Rain reigns in Farm Country, Cook County in 2019

07/02/2019 @ 3:30 pm

Farm fields across the Midwest, throughout Illinois and throughout Chicagoland have been overly saturated with water due to unrelenting rainy conditions. The rain has caused stress levels in farm country to rise as farmers face low commodity prices: a trade war with China: escalating prices in fuel, fertilizer, seed, equipment, and taxes. With the growing season shortening by the day, area farmers are evaluating the pros and cons of putting a corn or soybean crop in the ground, switching to another crop, or just leaving the ground fallow.

 

Area hay growers have had a difficult time finding weather windows to cut, dry and bale hay.

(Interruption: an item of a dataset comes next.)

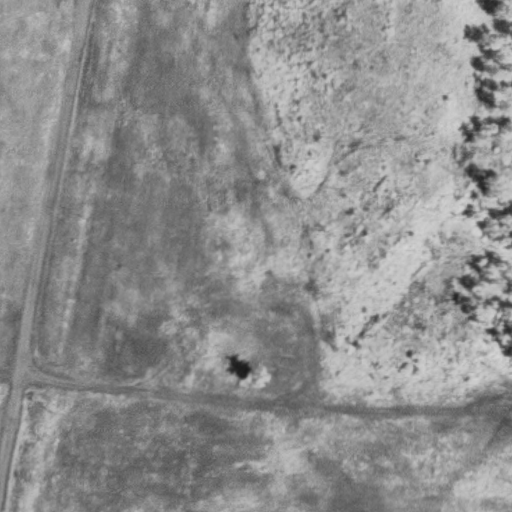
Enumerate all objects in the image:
road: (40, 242)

Local consumers that plant flowers, vegetables and other green space have struggled to plant with wet conditions impacting local greenhouses and garden centers that market these plants to the consumer gardeners for resale.

 

(Photo by Catrina Rawson, IFB)

 

The Will/Cook Farm Service Agency, at press time, was considering submitting to the USDA data that would result in Cook and Will Counties being added to the growing list of counties in the state determined to be agricultural disaster areas.

 

Allen Motew, director of meteorology at QT Information Systems, said new long-range modeling shows that“we are in for a summer that we haven’t seen since possibly 1993.”

 

“This long-range pattern says July could actually even be wetter than the past two months with widespread above-normal precipitation all the way from the Rockies and even including the northern plains all the way down to Florida and out into New England,” Motew said. “That’s the new NMME (North American Multi-Model Ensemble) for July right across the Corn Belt -- almost the entire Corn Belt covered with above-normal precipitation.”

 

Motew said the precipitation could be coming from the Gulf of Mexico or the ground itself. As the wet soil warms up, more evaporation sucks the water out of the soil only to be returned when it rains.

 

“Right now, the pattern is looking also cooler than normal, not only in the near term here, the 6-10 and 8-14, but cooler than normal for July, August and September, and this year we’re going to have to look into September because of such late crops and uneven conditions.”